→ **Istruzioni di lavoro**
1. Secondo il testo sul procedimento contro WhatsApp, in quale data la società ha presentato la propria memoria difensiva?
2. Riscriva il passo del testo sul procedimento contro WhatsApp compreso tra "Whatsapp Inc., quindi, non" e "della fase istruttoria.", estremi inclusi, sostituendo "memoria difensiva" con "memoria di difesa".
3. Prosegua il testo sul procedimento contro WhatsApp, aggiungendo il seguito dopo l'ultima frase riportata.

→ **Estratto selezionato**
****************
Con comunicazione pervenuta il 14 luglio 2017, successivamente alla scadenza del termine (1 giugno 2017) dei venti giorni decorrenti dalla data di comunicazione del provvedimento e a seguito delle richieste di informazioni del 15 giugno e 4 luglio 2017, WhatsApp ha rappresentato di non avere provveduto alla pubblicazione, né comunicato le relative misure attuative “in quanto intende effettuare un ricorso per l’annullamento di quel provvedimento unitamente ad un’istanza per la sospensiva dello stesso”.

Whatsapp Inc., quindi, non ha dato seguito all’ordine di pubblicazione disposto dall’Autorità della comunicazione. E’ stato deliberato quindi nei confronti di WhatsApp, con provvedimento del 9 agosto 2017, pervenuto alla società in data 15 settembre 2017, l’avvio del procedimento diretto ad accertare l’inottemperanza alla delibera n. 26596 dell’11 maggio 2017. In data 25 ottobre 2017 WhatsApp ha presentato la propria memoria difensiva mentre in data 6 dicembre 2017 è stato comunicato a WhatsApp il termine di conclusione della fase istruttoria.

La difesa di Whatsapp

Secondo WhatsApp, tenuto conto dell’avvenuta pubblicazione del provvedimento sul sito istituzionale e nel bollettino settimanale dell’Autorità, nonché delle notizie stampa circolate sull’argomento, “qualsivoglia richiesta di pubblicazione del Provvedimento da parte di WhatsApp sul suo sito o all’interno dell’applicazione appare nel caso di specie come praticamente ultronea. Trattasi di richiesta meramente con obbiettivi di carattere informativo e reputazionale, volta esclusivamente ad integrare il più fondamentale rimedio di base. […] Qualsiasi ulteriore richiesta nei confronti di WhatsApp di dare pubblicità al Provvedimento appare dunque, se non ridondante, quantomeno non strettamente necessaria per un’informativa dei consumatori”. La società dichiara, poi, di non essere destinataria di alcuna azione legale da parte di utenti italiani o di associazioni di consumatori “in ragione della presunta inottemperanza al Provvedimento”. Infine, a parere di WhatsApp, “qualsivoglia richiesta di pubblicazione dell’estratto del Provvedimento tramite l’applicazione risulta evidentemente sproporzionata”.
****************
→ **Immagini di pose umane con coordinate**
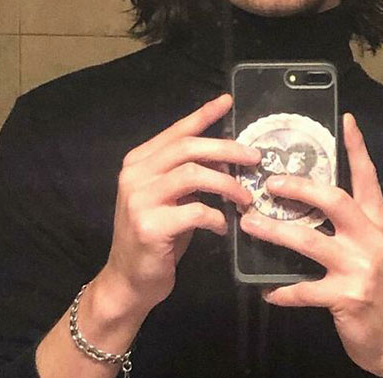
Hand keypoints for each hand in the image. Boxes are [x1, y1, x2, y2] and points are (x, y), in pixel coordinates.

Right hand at [98, 94, 259, 317]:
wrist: (128, 280)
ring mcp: (140, 199)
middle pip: (188, 148)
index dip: (203, 115)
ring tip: (246, 198)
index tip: (227, 102)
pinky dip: (217, 217)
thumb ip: (189, 172)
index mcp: (139, 161)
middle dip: (226, 149)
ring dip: (228, 184)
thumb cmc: (156, 235)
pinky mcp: (150, 226)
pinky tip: (223, 226)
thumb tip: (227, 154)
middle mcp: (135, 174)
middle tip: (254, 157)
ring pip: (194, 175)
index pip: (177, 131)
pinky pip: (196, 211)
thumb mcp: (170, 197)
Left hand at [240, 113, 382, 377]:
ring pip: (309, 241)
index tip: (345, 120)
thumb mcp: (371, 245)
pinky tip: (265, 289)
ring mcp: (360, 267)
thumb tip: (307, 195)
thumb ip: (348, 221)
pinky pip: (304, 289)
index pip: (368, 177)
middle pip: (334, 200)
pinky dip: (282, 289)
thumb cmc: (375, 282)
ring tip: (249, 225)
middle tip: (269, 183)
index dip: (356, 148)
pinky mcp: (346, 298)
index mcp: (378, 220)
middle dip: (298, 188)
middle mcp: (372, 237)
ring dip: (274, 231)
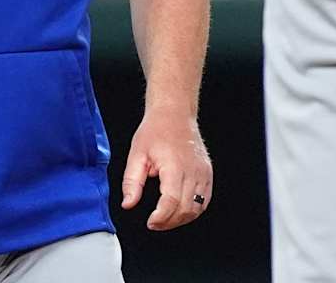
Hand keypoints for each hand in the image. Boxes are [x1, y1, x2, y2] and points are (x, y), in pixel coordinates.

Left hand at [121, 108, 211, 230]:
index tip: (150, 222)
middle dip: (168, 222)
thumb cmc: (156, 129)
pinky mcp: (208, 173)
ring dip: (181, 219)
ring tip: (165, 218)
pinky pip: (204, 200)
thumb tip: (128, 203)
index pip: (171, 202)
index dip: (161, 217)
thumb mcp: (136, 154)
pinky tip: (179, 210)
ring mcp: (203, 173)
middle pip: (185, 209)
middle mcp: (192, 171)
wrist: (174, 112)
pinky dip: (193, 210)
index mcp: (174, 166)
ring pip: (197, 208)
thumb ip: (131, 182)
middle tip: (154, 223)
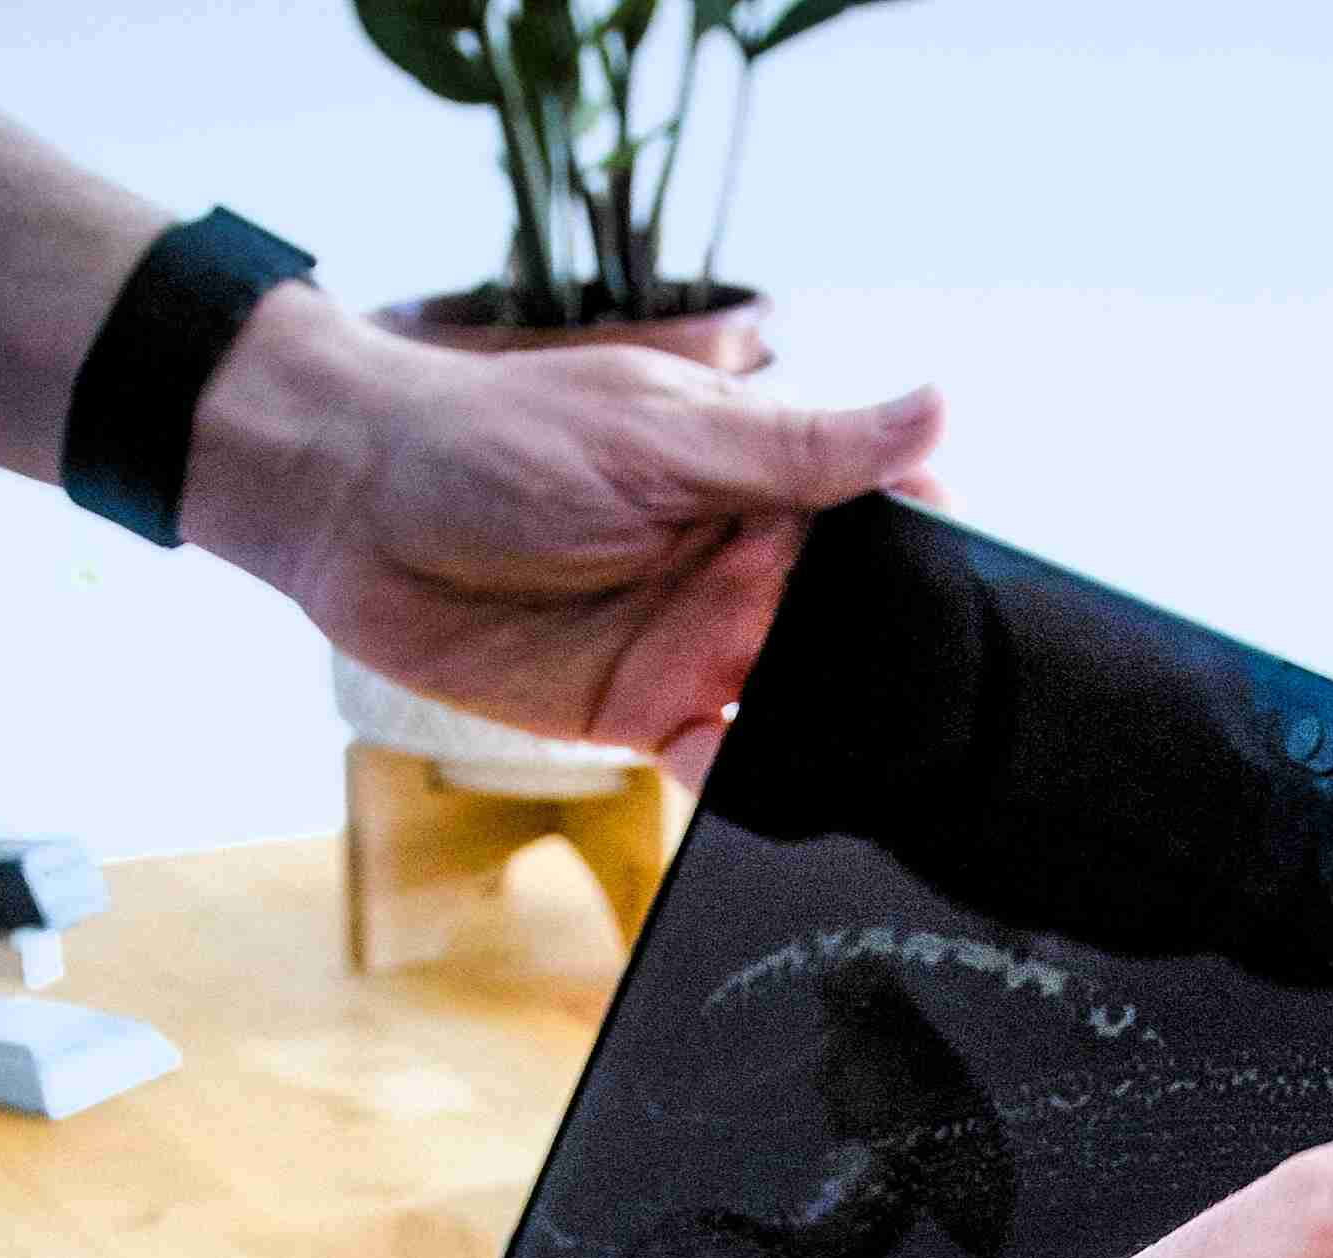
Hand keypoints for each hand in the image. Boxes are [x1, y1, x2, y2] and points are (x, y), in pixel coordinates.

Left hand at [189, 292, 942, 781]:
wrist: (357, 510)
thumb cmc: (493, 439)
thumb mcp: (660, 436)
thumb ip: (796, 448)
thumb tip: (938, 409)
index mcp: (767, 479)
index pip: (889, 524)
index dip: (937, 562)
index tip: (975, 604)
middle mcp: (748, 566)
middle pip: (857, 633)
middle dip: (888, 671)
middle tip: (910, 707)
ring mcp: (699, 644)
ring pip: (797, 705)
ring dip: (820, 732)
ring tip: (830, 750)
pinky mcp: (642, 714)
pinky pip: (719, 758)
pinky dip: (736, 773)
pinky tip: (715, 757)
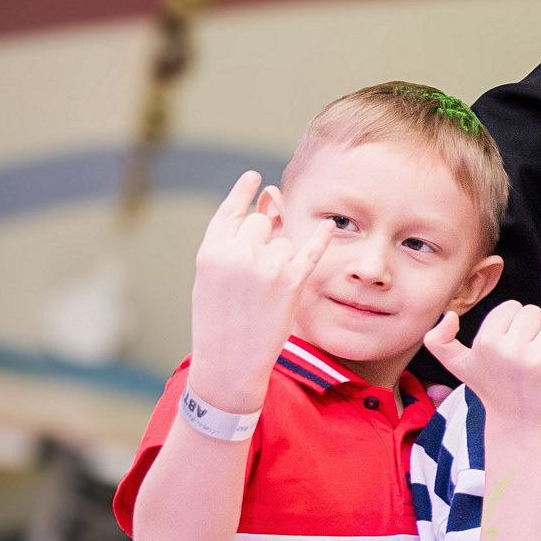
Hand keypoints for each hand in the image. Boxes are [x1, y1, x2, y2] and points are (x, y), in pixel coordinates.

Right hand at [187, 171, 332, 412]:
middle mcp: (239, 253)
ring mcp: (268, 267)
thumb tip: (265, 204)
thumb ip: (232, 243)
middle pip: (261, 223)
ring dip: (280, 256)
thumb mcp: (211, 279)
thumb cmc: (216, 321)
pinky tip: (330, 225)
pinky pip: (311, 250)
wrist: (229, 362)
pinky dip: (322, 238)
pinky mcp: (293, 282)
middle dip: (262, 236)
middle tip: (257, 266)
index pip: (231, 211)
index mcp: (211, 251)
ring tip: (266, 289)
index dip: (243, 193)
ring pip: (283, 241)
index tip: (255, 178)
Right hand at [426, 292, 540, 432]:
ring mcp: (536, 356)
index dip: (510, 324)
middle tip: (522, 356)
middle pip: (530, 312)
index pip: (510, 308)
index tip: (506, 346)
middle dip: (529, 329)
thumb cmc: (489, 385)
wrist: (517, 419)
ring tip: (536, 362)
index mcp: (486, 342)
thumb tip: (450, 315)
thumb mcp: (455, 365)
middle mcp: (510, 349)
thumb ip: (437, 340)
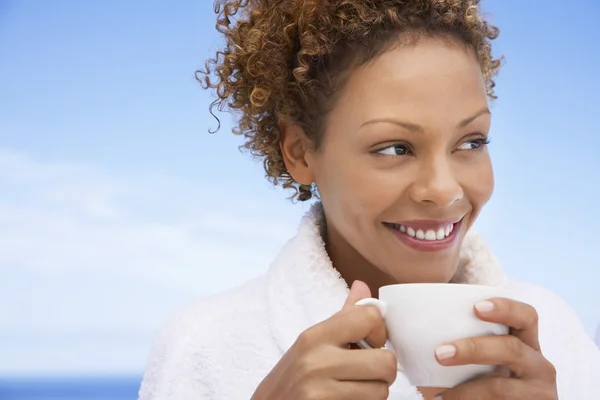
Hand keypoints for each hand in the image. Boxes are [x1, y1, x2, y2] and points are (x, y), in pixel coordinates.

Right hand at [251, 280, 397, 399]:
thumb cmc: (292, 377)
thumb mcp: (312, 342)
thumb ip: (344, 316)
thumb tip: (363, 286)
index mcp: (316, 335)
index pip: (370, 317)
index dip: (380, 333)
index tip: (370, 344)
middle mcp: (317, 360)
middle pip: (385, 361)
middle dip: (383, 372)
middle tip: (368, 374)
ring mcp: (320, 389)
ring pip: (381, 391)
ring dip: (374, 393)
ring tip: (353, 389)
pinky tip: (345, 399)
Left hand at [434, 298, 557, 398]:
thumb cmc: (479, 384)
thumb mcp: (479, 362)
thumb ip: (459, 340)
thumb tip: (409, 323)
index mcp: (525, 343)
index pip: (526, 316)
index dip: (505, 308)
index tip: (476, 307)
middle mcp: (538, 365)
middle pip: (512, 348)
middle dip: (473, 349)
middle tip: (439, 354)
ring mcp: (539, 392)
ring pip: (500, 386)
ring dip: (465, 390)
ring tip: (438, 396)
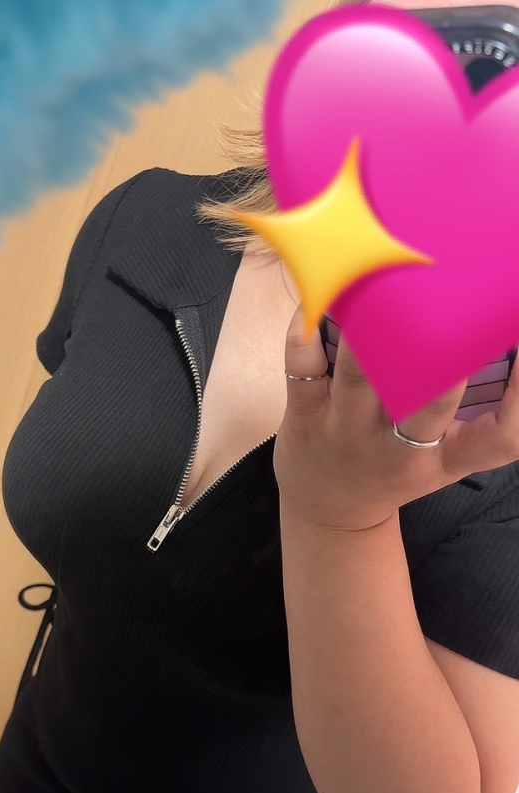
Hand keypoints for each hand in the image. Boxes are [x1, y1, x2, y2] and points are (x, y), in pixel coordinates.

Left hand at [273, 303, 518, 532]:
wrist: (331, 512)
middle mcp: (400, 450)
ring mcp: (348, 433)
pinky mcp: (305, 417)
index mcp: (447, 458)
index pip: (504, 439)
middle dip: (447, 356)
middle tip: (455, 298)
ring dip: (373, 325)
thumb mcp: (447, 457)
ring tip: (386, 273)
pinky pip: (302, 365)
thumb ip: (481, 411)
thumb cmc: (398, 467)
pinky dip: (307, 326)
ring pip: (362, 375)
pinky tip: (323, 291)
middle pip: (432, 404)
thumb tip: (502, 336)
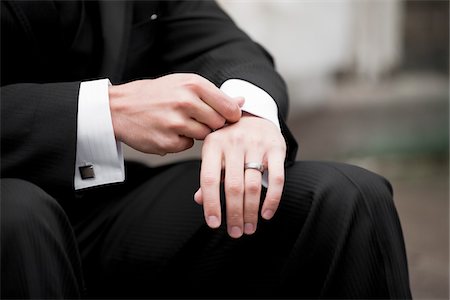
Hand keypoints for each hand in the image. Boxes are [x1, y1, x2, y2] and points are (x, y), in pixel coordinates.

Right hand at [109, 73, 243, 154]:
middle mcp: (185, 102)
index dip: (231, 116)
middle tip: (194, 118)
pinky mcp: (167, 142)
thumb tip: (241, 101)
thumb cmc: (154, 94)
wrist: (118, 108)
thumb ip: (213, 94)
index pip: (229, 107)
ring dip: (196, 133)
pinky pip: (187, 146)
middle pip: (218, 124)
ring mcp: (176, 123)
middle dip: (211, 124)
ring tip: (178, 122)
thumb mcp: (183, 84)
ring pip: (204, 136)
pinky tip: (167, 131)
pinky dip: (180, 142)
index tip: (227, 118)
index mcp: (193, 84)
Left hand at [194, 113, 285, 237]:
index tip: (214, 225)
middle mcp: (233, 143)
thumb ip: (210, 175)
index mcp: (213, 144)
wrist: (254, 115)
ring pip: (253, 185)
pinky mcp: (276, 148)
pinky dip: (272, 199)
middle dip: (234, 214)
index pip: (210, 179)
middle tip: (235, 232)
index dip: (211, 204)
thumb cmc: (230, 140)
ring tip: (249, 228)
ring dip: (251, 212)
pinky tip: (266, 214)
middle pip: (233, 187)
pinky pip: (277, 178)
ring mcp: (256, 145)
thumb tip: (200, 200)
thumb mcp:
****************
→ **Soluzioni in ordine**
1. Il 25 ottobre 2017.

2.
Whatsapp Inc., quindi, non ha dato seguito all’ordine di pubblicazione disposto dall’Autorità della comunicazione. E’ stato deliberato quindi nei confronti di WhatsApp, con provvedimento del 9 agosto 2017, pervenuto alla società in data 15 settembre 2017, l’avvio del procedimento diretto ad accertare l’inottemperanza alla delibera n. 26596 dell’11 maggio 2017. In data 25 ottobre 2017 WhatsApp ha presentato la propria memoria di difesa mentre in data 6 dicembre 2017 è stato comunicato a WhatsApp il termine di conclusione della fase istruttoria.

3.
WhatsApp ritiene che  gli utenti di WhatsApp godrebbero già di garanzie sufficienti rispetto a qualsivoglia uso o affidamento WhatsApp decida di fare delle clausole considerate vessatorie e che nessun utente italiano si sarebbe messo in contatto con WhatsApp per lamentare danni di alcun genere cagionati dall’applicazione delle clausole accertate vessatorie.

Alla luce delle risultanze istruttorie, l’Agcm ritiene che WhatsApp Inc. abbia inottemperato alla delibera n. 26596 dell’11 maggio 2017, in quanto la società non ha dato seguito all’ordine di pubblicazione dell’estratto del provvedimento, emesso nei suoi confronti, che accerta la vessatorietà di alcune clausole dei Termini di Utilizzo dell’applicazione WhatsApp Messenger. In particolare, l’Agcm ritiene che WhatsApp abbia consapevolmente omesso la pubblicazione del su citato estratto, non informando gli utenti riguardo alla menzionata delibera dell’Autorità. L’Autorità ha dunque stabilito una sanzione per WhatsApp Inc. del valore di 50.000 euro, pari al massimo edittale attualmente stabilito dalla normativa per l’inottemperanza ai provvedimenti di accertamento della vessatorietà. L’Autorità ha tenuto conto non solo della rilevanza del professionista e del suo consapevole rifiuto a pubblicare l’estratto della decisione dell’Autorità, ma anche della circostanza che la pubblicazione è l’unico strumento che assiste l’accertamento della vessatorietà nella disciplina vigente, la quale, allo stato, non prevede l’imposizione di sanzioni amministrative pecuniarie al termine del procedimento amministrativo di accertamento della vessatorietà delle clausole contrattuali.